Sperm, unlike other cells in the human body, contain very unique structures such as the acrosome and the flagellum and the expression of genes encoding the acrosomal and flagellar proteins signals the terminal differentiation of male germ cells. One goal in the laboratory is to identify the master transcription factors responsible for spermatid-specific gene expression. A second goal is to understand the mechanisms which prevent the expression of the spermatid-specific genes in somatic tissues. Using transgenic mice as a model organism and the gene encoding the acrosomal protein SP-10 as a model gene, we gained some insights into the regulation of spermatid-specific gene expression and identified TDP-43, PURalpha and Musashi as transcription factors important for this process. Our work also identified an insulator with enhancer-blocking properties, which likely plays a role in preventing the expression of the spermatid-specific SP-10 gene in somatic tissues. Currently, we are focusing on understanding the biology of TDP-43, PURalpha and Musashi proteins in the testis and the mechanism by which they orchestrate spermatid-specific gene expression. Interestingly, aberrant expression of these proteins has been shown to be associated with certain types of cancer, indicating their critical roles in normal cellular function.    

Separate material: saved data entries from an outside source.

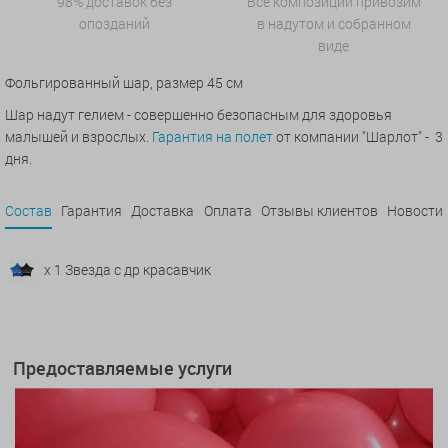
98% доставок без
Все композиции привозим
опозданий
в надутом и собранном
виде
Фольгированный шар, размер 45 см
Шар надут гелием - совершенно безопасным для здоровья
малышей и взрослых.
Гарантия на полет
от компании "Шарлот" - 3
дня.
Состав
Гарантия
Доставка
Оплата
Отзывы клиентов
Новости
x 1 Звезда с др красавчик
Предоставляемые услуги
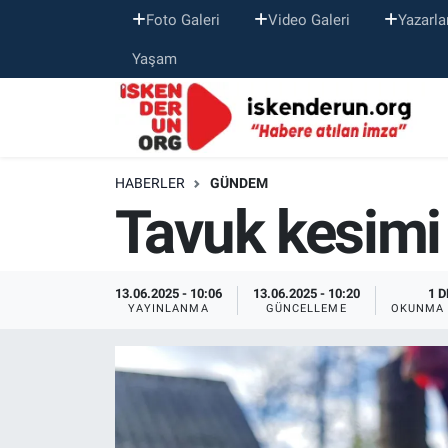
Foto Galeri
Video Galeri
Yazarla
Yaşam
HABERLER
GÜNDEM
Tavuk kesimi 
13.06.2025 - 10:06
13.06.2025 - 10:20
1 D
YAYINLANMA
GÜNCELLEME
OKUNMA 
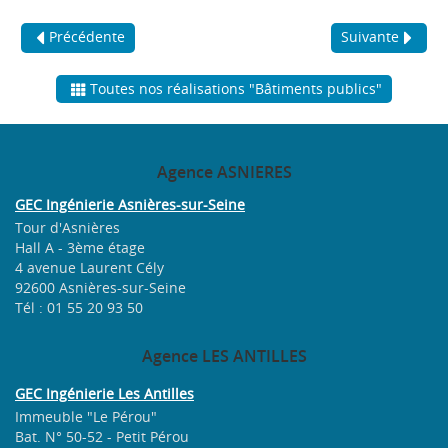
Précédente
Suivante
Toutes nos réalisations "Bâtiments publics"
Agence
ASNIERES
GEC Ingénierie Asnières-sur-Seine
Tour d'Asnières
Hall A - 3ème étage
4 avenue Laurent Cély
92600 Asnières-sur-Seine
Tél : 01 55 20 93 50
Agence
LES ANTILLES
GEC Ingénierie Les Antilles
Immeuble "Le Pérou"
Bat. N° 50-52 - Petit Pérou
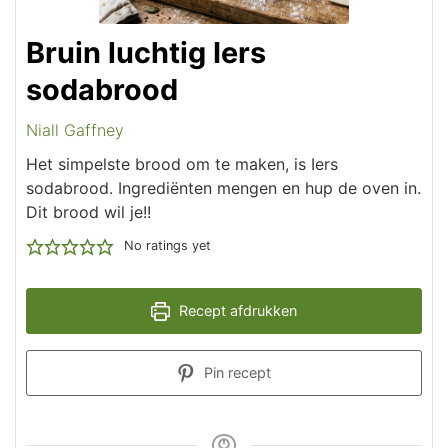
Bruin luchtig Iers
sodabrood
Niall Gaffney
Het simpelste brood om te maken, is Iers
sodabrood. Ingrediënten mengen en hup de oven in.
Dit brood wil je!!
No ratings yet
Recept afdrukken
Pin recept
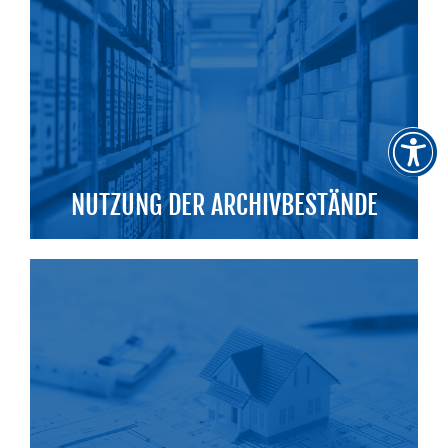
NUTZUNG DER ARCHIVBESTÄNDE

The outcome of these studies will contribute to a better understanding of mammalian spermatogenesis at the molecular level and will have clinical significance. Today, the incidence of infertility is about 15% and in greater than 80% of male infertility cases, the cause of infertility is unknown (idiopathic). We anticipate that our studies will lead to a better prognosis of male infertility. Further, regulatory factors, which are critical for the completion of spermatogenesis, offer potential targets for the development of novel male contraceptives.

Publications:

• Acharya, Kshitish K., Govind, Chhabi K., Shore, Amy N., Stoler, Mark H., Reddi, Prabhakara P. (2006) cis-Requirement for the Maintenance of Round Spermatid-Specific Transcription. Dev Biol 295, 781-790.
• Reddi P.P., Shore A.N., Shapiro J.A., Anderson A., Stoler M.H., and Acharya K.K. (2003) Spermatid-specific promoter of the SP-10 gene functions as an insulator in somatic cells. Dev Biol 262, 173-182.
• Reddi P.P., Shore A.N., Acharya KK, Herr JC (2002) Transcriptional regulation of spermiogenesis:      Insights from the study of the gene coding for the acrosomal protein SP-10. J.Reprod.Immunol. 53, 25-36.
• Reddi P.P., Marko Kallio, and John C. Herr., (1999) Green Fluorescent Protein as a Reporter for Promoter Analysis of Testis-Specific Genes in Transgenic Mice.  Methods in Enzymology 302:272-284.
• Reddi, P.P., Charles J. Flickinger, and John C. Herr (1999) Round Spermatid-Specific Transcription of the SP-10 Gene is Mediated by a 294 Base-Pair Proximal Promoter. Biol Reprod 61, 1256-1266.